Keengganan kaum muda untuk mempelajari bahasa bahasa daerah dan maraknya penggunaan bahasa Inggris di sekolah sekolah dasar mengingatkan saya akan "Polemik Kebudayaan" tahun 1935 - 1936 di mana Sutan Takdir Alisjahbana beranggapan bahwa kebudayaan Indonesia Modern haruslah terputus dengan kebudayaan masa silam yang dipengaruhi oleh Hindu dan Arab yang disebutnya sebagai kebudayaan Pra Indonesia.
Sebagai "Bapak bahasa Indonesia" Takdir mengecam banyaknya kata kata yang berasal dari bahasa daerah diserap ke dalam bahasa Indonesia. Ia menganjurkan agar kebudayaan Indonesia benar benar harus mengacu ke barat meninggalkan segala warisan tradisional yang menyebabkan bangsa Indonesia menjadi statis.
Suatu usul yang ramai ditentang oleh Sanusi Pane, Ki Hadjar Dewantara, Tjindarbumi dan rekan sastrawan lainnya. Ki Hadjar mengkhawatirkan masih rendahnya pendidikan rakyat Indonesia pada masa itu bila langsung dihadapkan dengan kebudayaan asing. Dengan kata lain Ki Hadjar menginginkan rakyat Indonesia harus mempunyai identitas yang kokoh terlebih dahulu sebelum menyerap budaya barat.

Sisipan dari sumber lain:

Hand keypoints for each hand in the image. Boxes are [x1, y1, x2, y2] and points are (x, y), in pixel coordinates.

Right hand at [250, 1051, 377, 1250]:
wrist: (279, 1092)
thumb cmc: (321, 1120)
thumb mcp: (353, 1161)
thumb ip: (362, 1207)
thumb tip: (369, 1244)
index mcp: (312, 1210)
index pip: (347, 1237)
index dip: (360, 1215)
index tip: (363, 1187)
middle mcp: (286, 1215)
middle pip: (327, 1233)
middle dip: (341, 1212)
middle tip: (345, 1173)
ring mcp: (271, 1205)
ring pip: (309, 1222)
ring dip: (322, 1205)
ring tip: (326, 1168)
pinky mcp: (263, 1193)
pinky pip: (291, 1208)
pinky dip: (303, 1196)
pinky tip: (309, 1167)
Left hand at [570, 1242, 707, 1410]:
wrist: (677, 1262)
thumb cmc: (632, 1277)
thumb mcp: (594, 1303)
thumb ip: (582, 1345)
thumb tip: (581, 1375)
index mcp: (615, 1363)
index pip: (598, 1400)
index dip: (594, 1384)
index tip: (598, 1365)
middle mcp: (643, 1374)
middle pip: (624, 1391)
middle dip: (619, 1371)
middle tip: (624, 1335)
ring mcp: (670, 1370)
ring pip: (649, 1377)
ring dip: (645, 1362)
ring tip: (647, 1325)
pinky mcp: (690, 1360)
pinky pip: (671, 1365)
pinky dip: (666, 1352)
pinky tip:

Harapan Sutan Takdir agar kita mengacu pada kebudayaan barat mungkin sudah mulai terwujud dengan tingkatan ekstrim, namun kekhawatiran Ki Hadjar bahwa rakyat Indonesia akan terlempar dari identitasnya juga sudah terlihat jelas.
Menurut Nurachman Hanafi, Dosen FKIP Universitas Mataram dalam makalahnya untuk seminar Nasional Bahasa Indonesia tahun 2009 memperkirakan bahwa Indonesia memiliki 750 bahasa daerah yang sebenarnya sangat dikagumi oleh para peneliti asing karena ciri khas pembedanya.
Menurutnya Bahasa Jawa menempati urutan pertama dengan jumlah penutur 60 juta jiwa diikuti dengan Bahasa Sunda dengan penutur sebanyak 24 juta jiwa.
Jika keberadaan bahasa yang pluralistis melemah akan menyebabkan melemahnya pewarisan pengetahuan tentang kebahasaan. Melemahnya keberagaman bahasa membuat kekuatan adaptasi manusia sebagai mahluk sosial merosot.
Saya pernah membaca ulasan, bahwa suksesnya operasi Woyla dalam rangka membebaskan penumpang Garuda dari pembajakan di Don Muang, Thailand juga dikarenakan komunikasi rahasia di lapangan antar tentara RI menggunakan bahasa Jawa agar tidak bocor ke tangan militer Thailand maupun para pembajak. Walaupun komandan operasi grup Para Komando saat itu Kolonel Sintong Panjaitan berasal dari Sumatera, namun ia menguasai bahasa Jawa.
Sekarang semua terpulang pada generasi sekarang dan kita sebagai generasi sebelumnya, apakah kita akan terus berjalan tanpa menoleh dan membiarkan semua ciri identitas yang semula menjadi tulang punggung terbentuknya Indonesia hilang tertutup kebudayaan lain. Atau membuka pintu untuk semua kebudayaan sambil tetap merawat milik kita sendiri.
Kini saya sungguh menyesal telah meremehkan bahasa daerah, bahasa yang sebenarnya menjadi identitas unik, bukti akan keragaman suku bangsa di Indonesia. Bahasa yang sama terhormatnya seperti bahasa Inggris dan Perancis.
Sungguh saya tidak ingin menjadi bagian dari masyarakat yang serba seragam. Saat semua budaya menjadi seragam, saat itulah kematian peradaban mulai menjelang.